Of course, the system could be profitable even if APT is less than ALT. Then, the resulting profit is formed due to a significantly more frequent occurrence of profitable trades.
However, we recommend APT > ALT. This would mean that the system has the so-called ‘alpha’ or trading advantage, which, in its turn, means that entry/exit points are selected correctly.
Why is the APT to ALT correlation in ticks important?
Because there could be a situation when the system shows a profit due to the risk capital management. Gamblers behave like this when they want to ‘win back’ and they increase the trade amount if they feel that the next moment will be lucky. This is not the system trading and we recommend you to avoid such decisions.
What is the profit factor?
Profit Factor (PF) is a statistical indicator, which shows how many times the profit is bigger than loss. It is calculated through dividing the sum of all profitable trades by the sum of all loss-making trades.
This simple indicator helps a trader to see a prospective trading system and make a choice when comparing. If PF > 2, the TS could be considered stable and prospective for the use.
The minimum acceptable value of the trading system profit factor could be 1.6. If PF is lower, the system is vulnerable and it might cease to be profitable if the market situation changes.
What is the recovery factor?
Recovery Factor (RF) is a statistical indicator, which is calculated through dividing the aggregate profit by the maximum drawdown. This indicator is important in assessing the TS stability.
In fact, RF shows how fast the trading system may exit from the maximum drawdown.
- If RF is more than 2, the system has a certain profit margin and you might consider this system for trading.
- If RF is less than 2, it is better to update it, since its stability is questionable.
- If the system’s RF is more than 10, you can consider this system stable and use it with a bigger capital.
What is the Sharpe ratio?
Sharpe Ratio (SR) is a statistical indicator for risk assessment. It is calculated as a relation of the trading system returns to the standard deviation of returns.
SR shows what profit a trader could make with relation to the assumed risk under the TS.
Example. If the Sharpe ratio is 0.5, it means that for making USD 50 profit a trader may put at risk potential USD 100 of losses.
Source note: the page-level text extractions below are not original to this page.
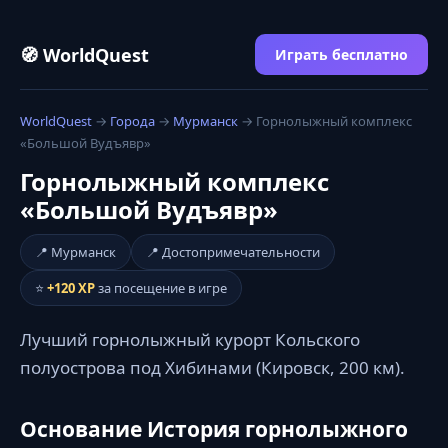
🧭 WorldQuest
Играть бесплатно
WorldQuest
→
Города
→
Мурманск
→ Горнолыжный комплекс
«Большой Вудъявр»
Горнолыжный комплекс
«Большой Вудъявр»
📍 Мурманск
📍 Достопримечательности
⭐
+120 XP
за посещение в игре
Лучший горнолыжный курорт Кольского
полуострова под Хибинами (Кировск, 200 км).
Основание История горнолыжного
This ratio could be a good assistant when you make a choice between two TS.
- If SR < 0.1, it is better to continue updating this system, since the risks are too high in relation to the potential profit.
- If SR > 0.1, you could use the system on the real account but with a limited amount of funds.
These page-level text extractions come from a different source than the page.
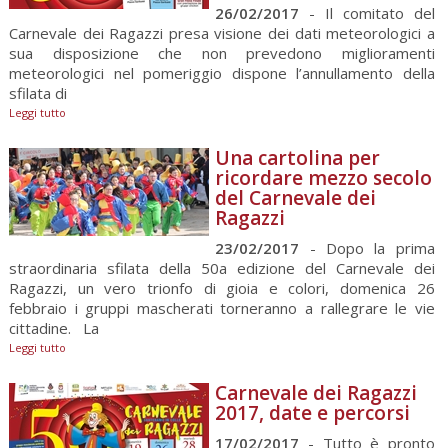
26/02/2017
- Il comitato del
Carnevale dei Ragazzi presa visione dei dati meteorologici a
sua disposizione che non prevedono miglioramenti
meteorologici nel pomeriggio dispone l’annullamento della
sfilata di
Leggi tutto
Una cartolina per
ricordare mezzo secolo
del Carnevale dei
Ragazzi
23/02/2017
- Dopo la prima
straordinaria sfilata della 50a edizione del Carnevale dei
Ragazzi, un vero trionfo di gioia e colori, domenica 26
febbraio i gruppi mascherati torneranno a rallegrare le vie
cittadine. La
Leggi tutto
Carnevale dei Ragazzi
2017, date e percorsi
17/02/2017
- Tutto è pronto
- If SR > 1, you can consider the system to be stable and use it to the utmost with your whole working capital.
How to increase stability of your trading?
Let’s assume that you conducted analysis of your TS and it showed unsatisfactory results.
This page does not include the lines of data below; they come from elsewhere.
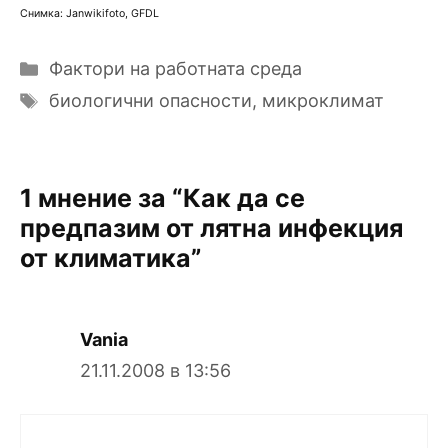
Снимка: Janwikifoto, GFDL
Категории
Фактори на работната среда
Етикети
биологични опасности
,
микроклимат
1 мнение за “Как да се
предпазим от лятна инфекция
от климатика”
Vania
21.11.2008 в 13:56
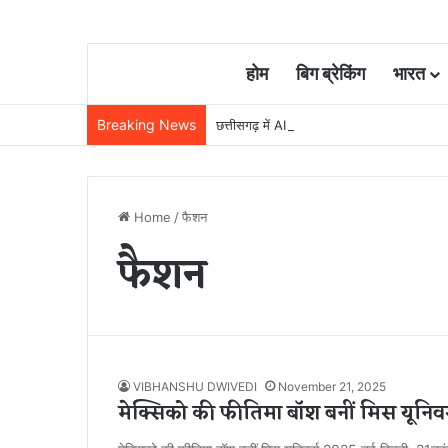
होम
बिग ब्रेकिंग
भारत
Breaking News
छत्तीसगढ़ में AI मिशन को मंजूरी, 5 वर्षों में 500 कर
Home
/
फैशन
फैशन
VIBHANSHU DWIVEDI
November 21, 2025
मेक्सिको की फीतिमा बॉश बनीं मिस यूनिव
Then it becomes evident that you need to improve your system’s efficiency by increasing profit and decreasing risks:
- Collect the TS statistics on various time-frames and instruments;
- Change the TS parameters;
- Compose portfolios of several TS. Statistical indicators of a portfolio could be higher than statistical indicators of an individual system.
System trading is a path to your gradual long-term survival under tough competitive conditions.
Before you invest serious money into the system, check it for stability, since if the TS shows bad statistical indicators, it may bring losses in the event of a slightest market change.
This is like a car, which is designed to ride on good roads in cities. If it moves off the road, it might get stuck. So, a TS with good statistical parameters is like an off-road vehicle, which can safely ride on-road and off-road.
The following main thoughts of this article will help you to increase quality of your trading system:
- collect the TS data on the demo account for not less than 12 months;
- APT should be bigger than ALT;
- profit factor should be more than 1.6;
- recovery factor should be more than 2;
- Sharpe factor should be more than 0.1;
- compose portfolios of several TS on various time-frames and instruments, increasing, in so doing, your trading stability.
Develop stable trading systems – the market off-road vehicles!